Do you know what I really hate?  Stale Kit-Kats!  Augh!  And this is why I always advise everyone to only buy gas when you go to a gas station, but of course I always break my own rules.

Yesterday was interesting.  It was Sam's 18th so we all got her tattoo/piercing/porn shop stuff done.  Mike from Checkered Past remembers me, haha.

Okay
I feel really sick now
grossssss.
bye


Wednesday, September 06, 2006

Ton of bricks.
I just had someone take a ton of bricks
and they whacked me in my stomache
and then took one out of the bag and ground it into my heart.
At least, that's how I feel right now.


Tuesday, September 05, 2006

He really knows how to twist my heart in the best and worst of ways, doesn't he.


Saturday, September 02, 2006

This is my life, okay:

I'm in a car with Emily and Jodi last night, and Steph calls me.  So I'm talking to her, you know, lah dah dah dah dee, rummaging through my purse.  Then all the sudden I start freaking out.  "WHERE'S MY PHONE!?  AHHHH WHERE'S MY DAMN PHONE!? WTF! MY PHONE!"

And they're like..."...you're...talking on it..."

Sometimes I really do wonder how I make it through the day.
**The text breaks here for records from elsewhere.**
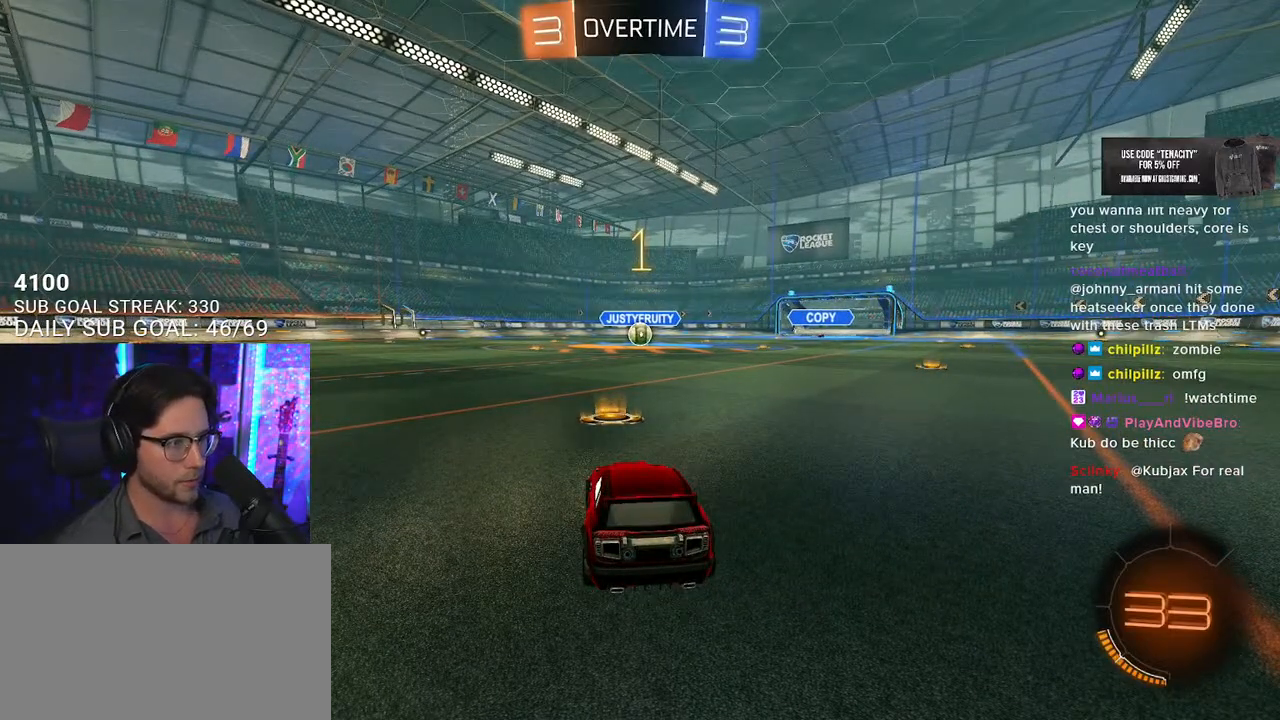
{"buttons": ["L1", "R2"], "left_stick": "right", "right_stick": "center", "button_events": []}
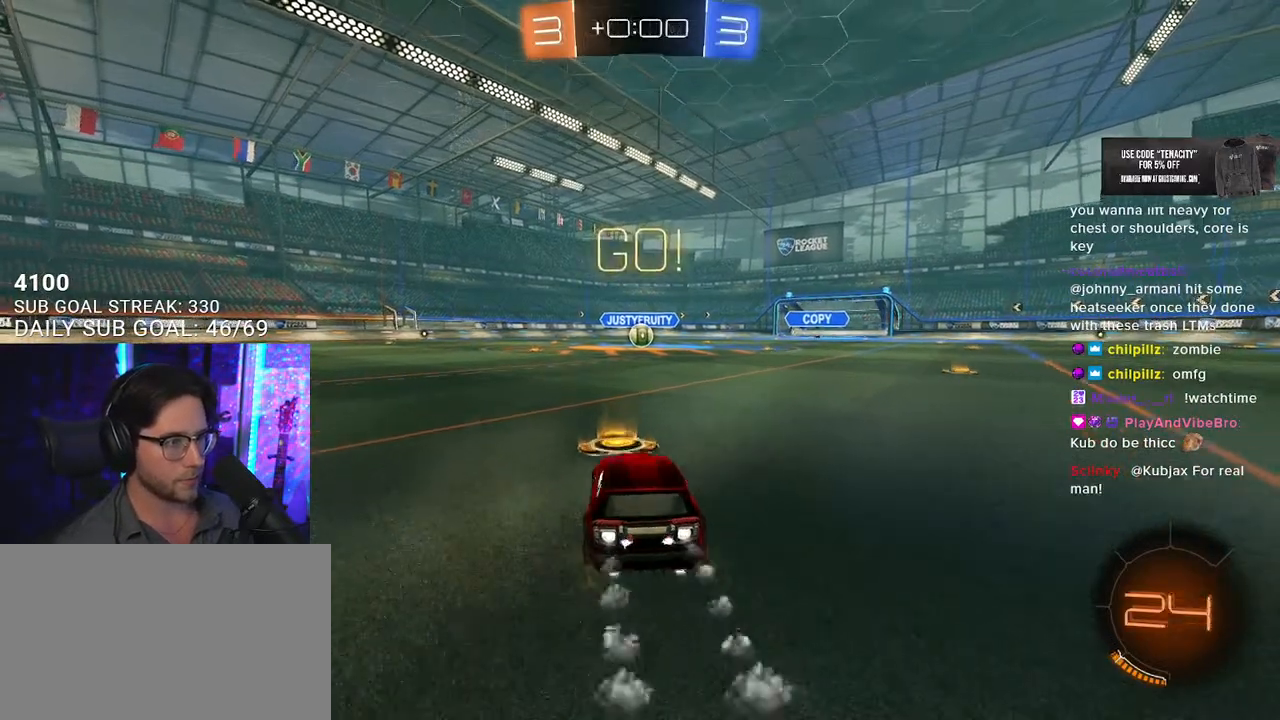
{"buttons": ["SQUARE", "L1", "R2"], "left_stick": "down", "right_stick": "center", "button_events": [[117, "CROSS", "down"], [233, "L3", "down"], [267, "SQUARE", "down"], [300, "CROSS", "up"], [300, "L3", "up"]]}
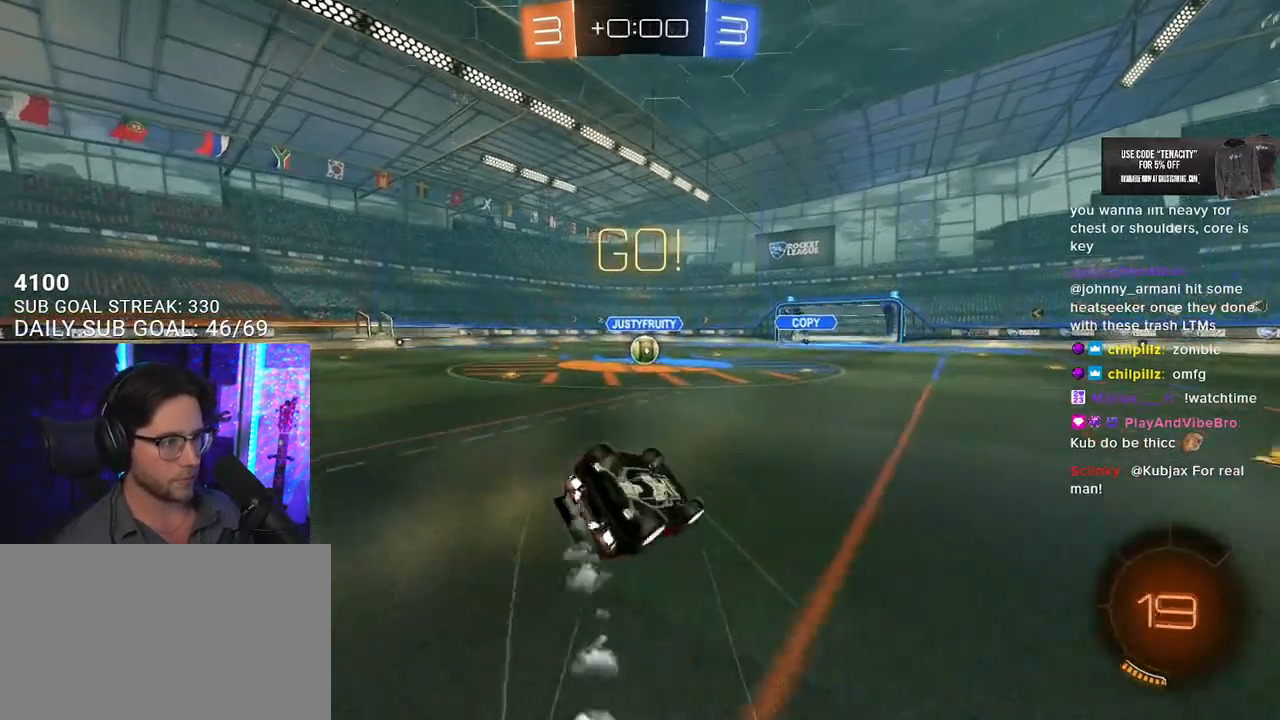
{"buttons": ["R2"], "left_stick": "center", "right_stick": "center", "button_events": [[350, "SQUARE", "up"], [450, "L1", "up"]]}
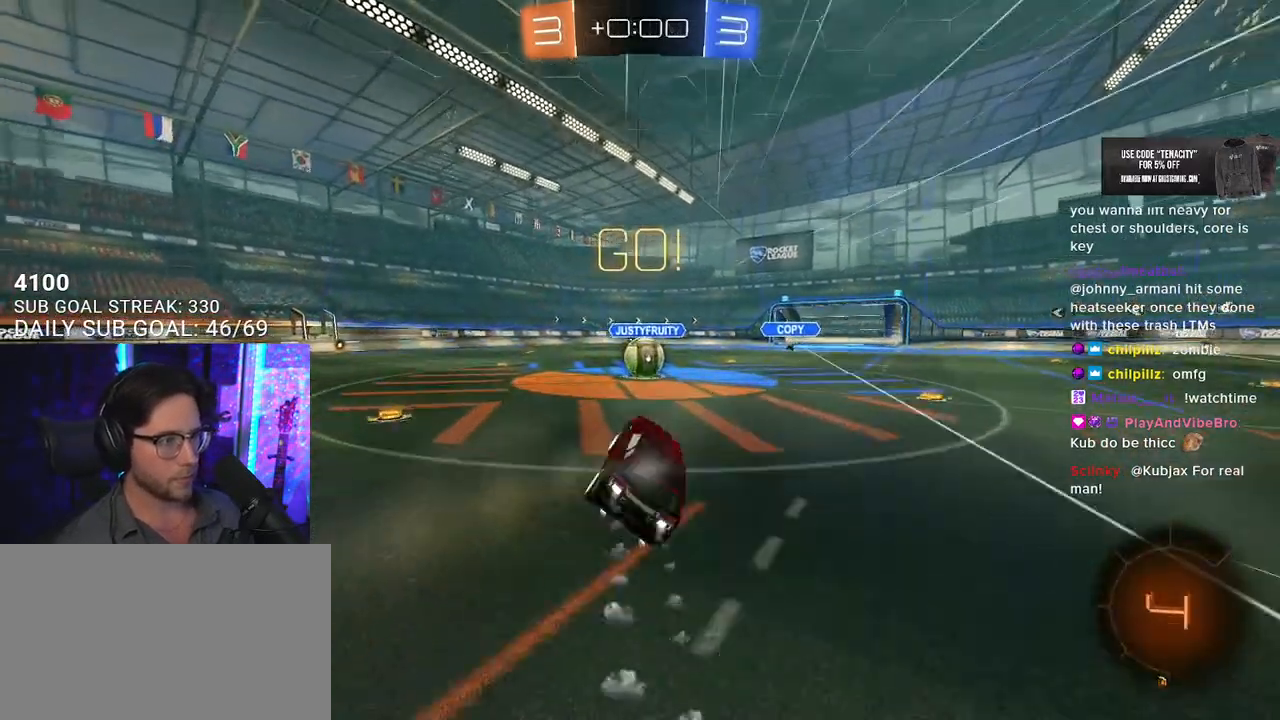
{"buttons": ["CROSS", "R2"], "left_stick": "up-right", "right_stick": "center", "button_events": [[433, "CROSS", "down"]]}
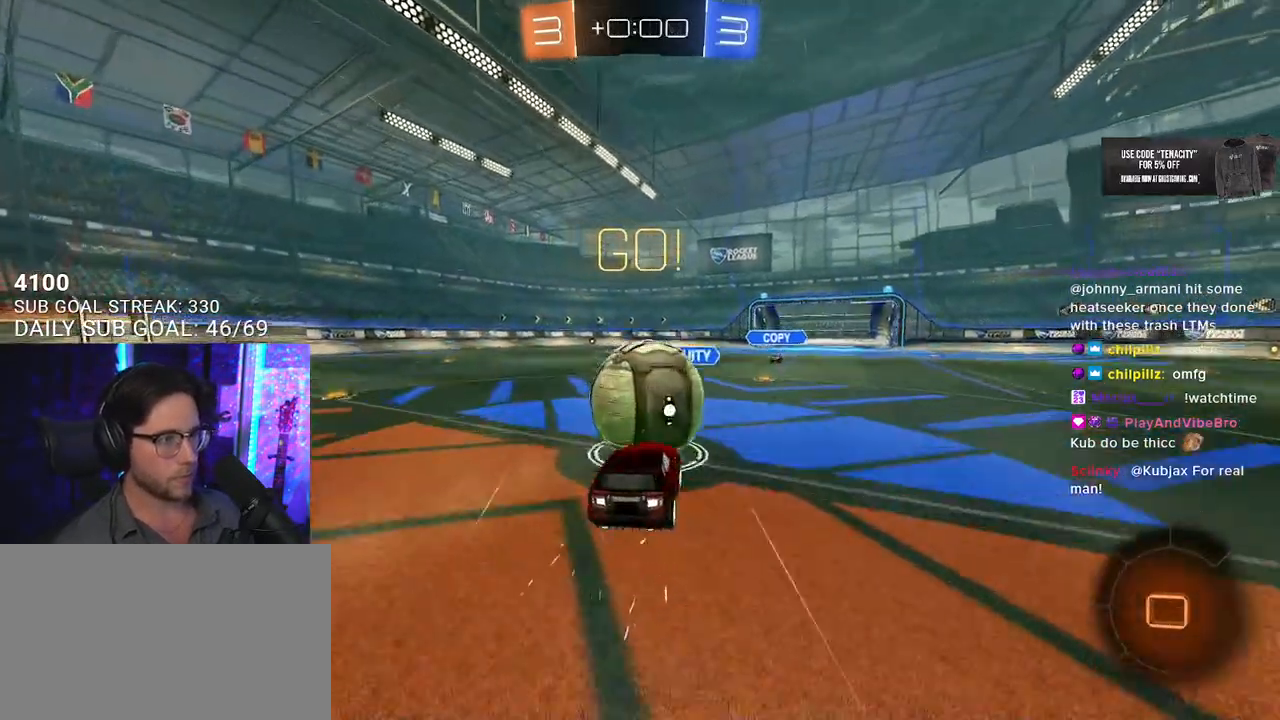
{"buttons": ["L2", "R2"], "left_stick": "down-left", "right_stick": "center", "button_events": [[17, "CROSS", "up"], [67, "CROSS", "down"], [67, "L2", "down"], [133, "SQUARE", "down"], [200, "L2", "up"], [233, "CROSS", "up"], [233, "SQUARE", "up"], [300, "L2", "down"]]}
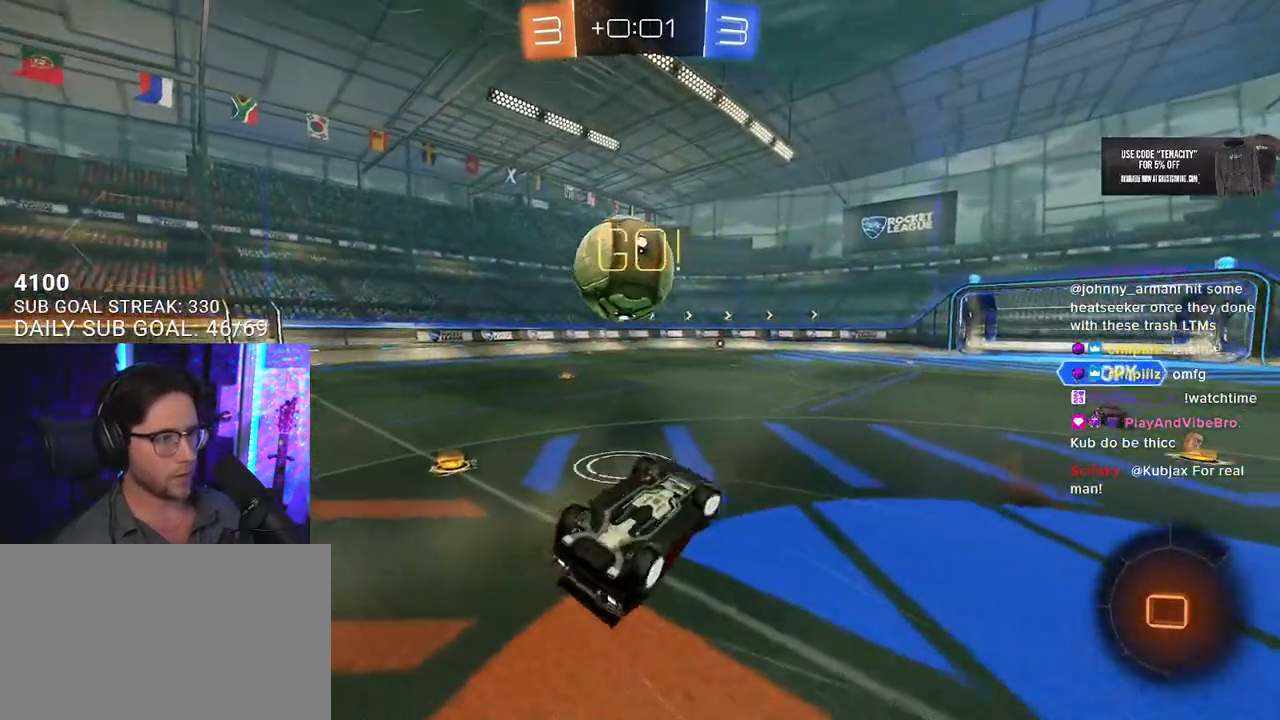
{"buttons": ["R2"], "left_stick": "center", "right_stick": "center", "button_events": [[333, "L2", "up"]]}
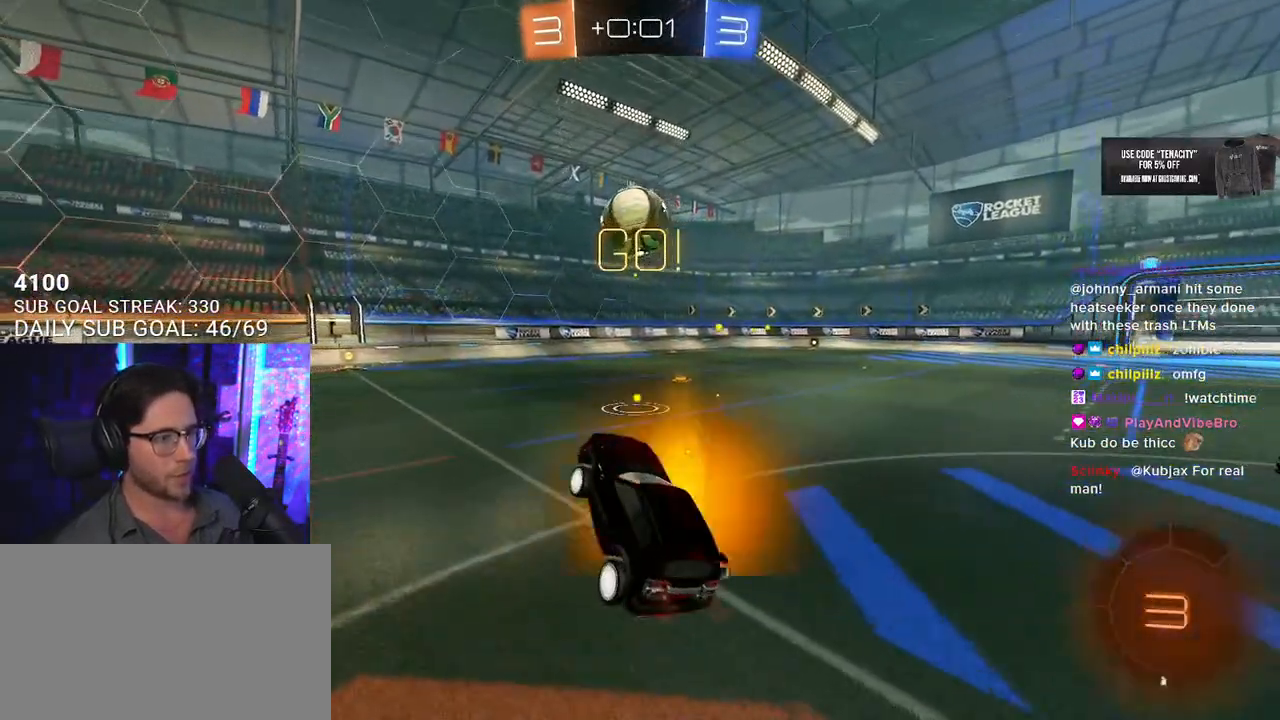
{"buttons": ["R2"], "left_stick": "center", "right_stick": "center", "button_events": []}
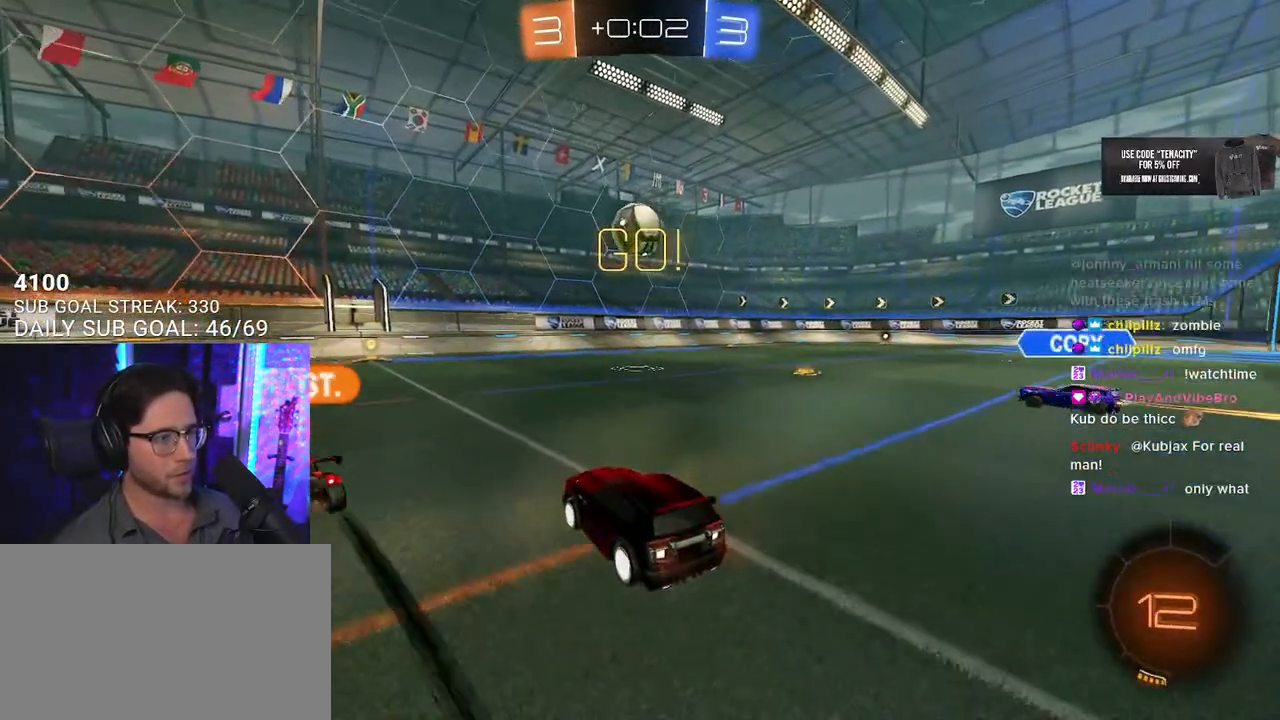
{"buttons": ["R2"], "left_stick": "left", "right_stick": "center", "button_events": []}
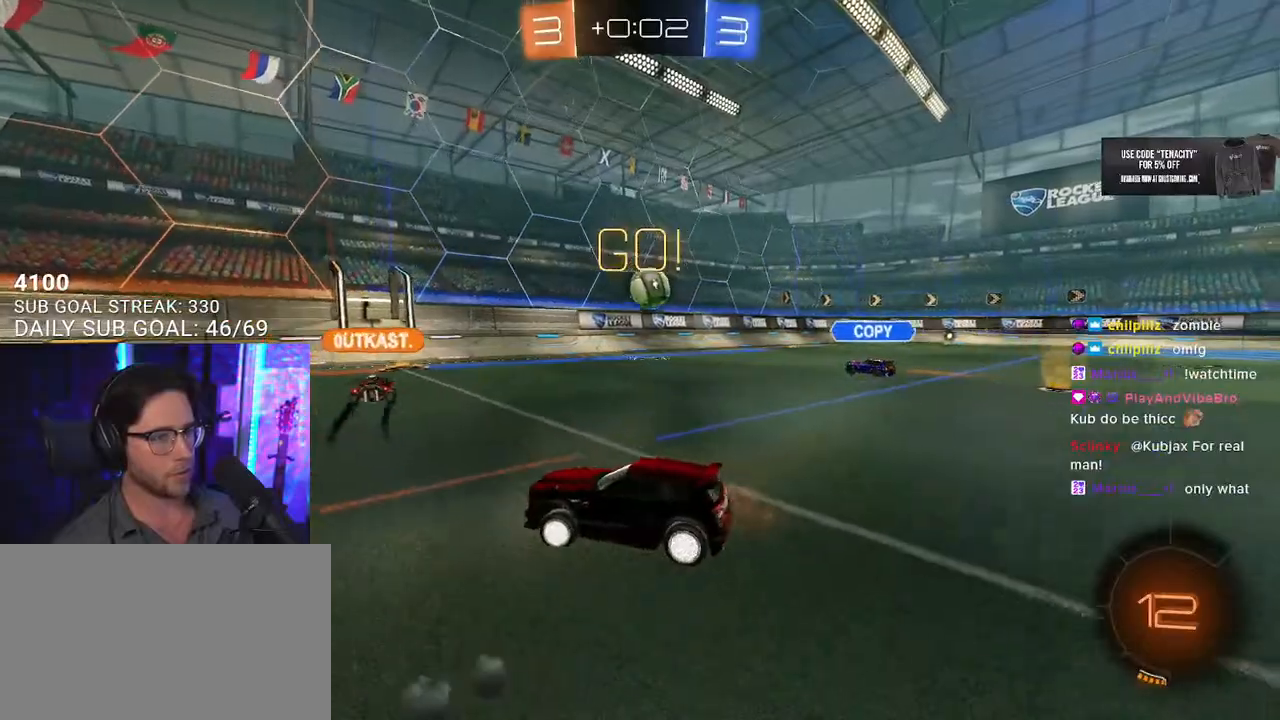
{"buttons": ["CROSS", "L2", "R2"], "left_stick": "up-left", "right_stick": "center", "button_events": [[367, "CROSS", "down"], [467, "L2", "down"]]}
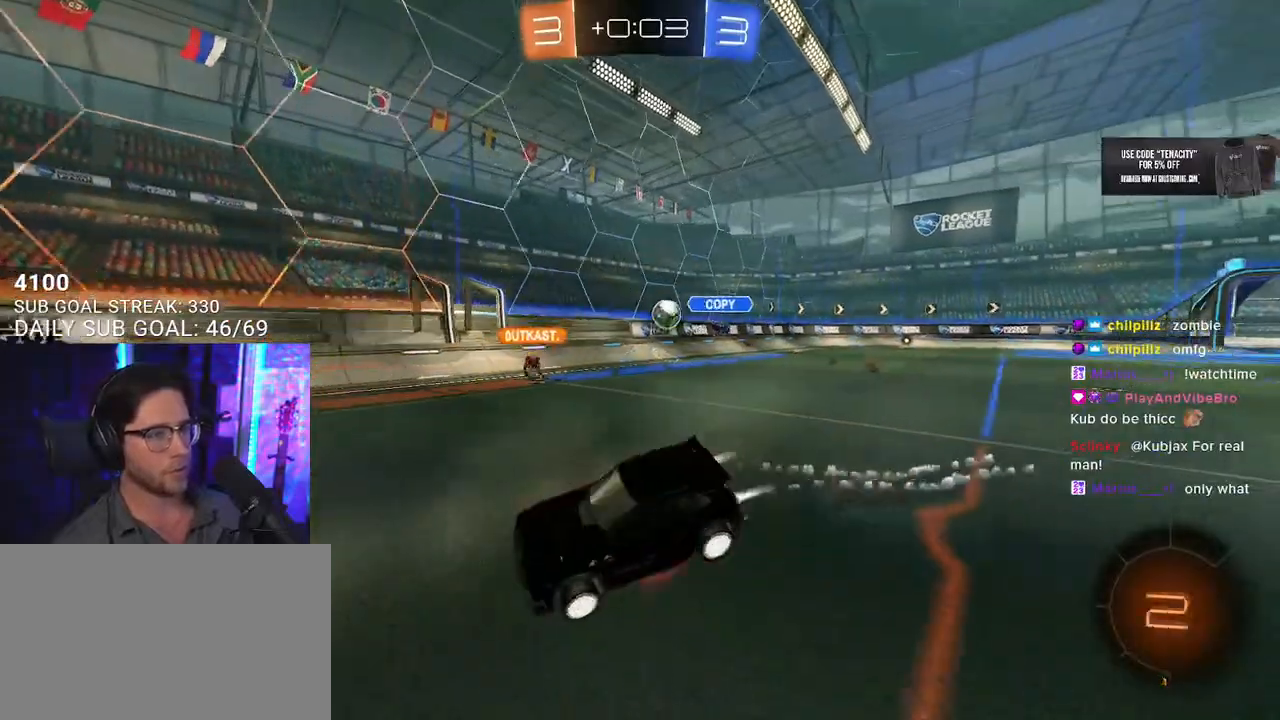
{"buttons": ["TRIANGLE", "L2", "R2"], "left_stick": "down-left", "right_stick": "center", "button_events": [[67, "L2", "up"], [67, "SQUARE", "down"], [100, "CROSS", "up"], [167, "L2", "down"], [167, "SQUARE", "up"], [500, "TRIANGLE", "down"]]}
Friday, September 01, 2006

So this is my day, okay
1) I woke up from a bad bad dream about Marc being in an accident. Scary as hell, let me tell you.
2) I took my good ol' time getting ready so when I realized that I had to leave really soon I had to rushrush.
3) I'm starving to death and I was only working five hours today which didn't give me a lunch break so I really wanted some food in my system and I've been craving my egg and cheese bagel from McDonald's for so long, so I decided to stop there real quick before work.  I get there at 10:25 and place my order and the drive-thru woman says in a snotty tone that they're no longer serving breakfast, it's lunchtime.  So I threw a FIT, yelling that no one wants to eat lunch at 10:30 in the *censored!* morning, all I wanted was my *censored!* bagel, and because of her I was going to *censored!* die.  I could've sworn that breakfast doesn't end until 11:00, but Deb said it ends at 10:30 and Jodi just said it ends at 10.  Ugh still.  I feel kind of bad because I hate being a bratty customer, but at the time I was just so hungry and so frustrated already.
4) Burger King = my savior
5) Too bad their marinara sauce always splurts out of the package whenever I open it.  So this time I was extra careful opening it, even opening it facing the opposite direction, and I did the first one with success.  However, the second pack decided to jump out and land onto my WHITE polo.
6) I walked into the store right after it was mopped, right as they were getting the 'Wet Floor' sign, and I slid and almost broke every bone in my body. (Exaggeration, but whatever)
7) I was on register all day so it was quick and painless, yet I still had to deal with the woman who put her stuff on the other side of my register WHILE I WAS RINGING UP SOMEONE ELSE'S TRANSACTION and yelled at me for not ringing her stuff up.  Um, hello?  Do you not see me folding these clothes and placing them in a bag?  Do you not see the woman standing next to you piling stuff out of her shopper's bag and placing it on the counter?  And there was another woman who, because she put something on hold an hour back, thought she could just pay for it right then and there without having to wait in line.  HAHA.  Funny funny.  No.  Get in the back of the line or get out.
8) I found fantastic yummy looking flag cakes for only $2.99 at Giant which is perfect because we're having a "picnic" in the breakroom all weekend for Labor Day.  Totally somehow managed to squish one.  I was also not smart enough to grab a cart on the way in, so I juggled two cakes and a few packs of rice in my hands, and had a gallon of iced tea on my pinky.  Needless to say, my pinky will never feel normal again.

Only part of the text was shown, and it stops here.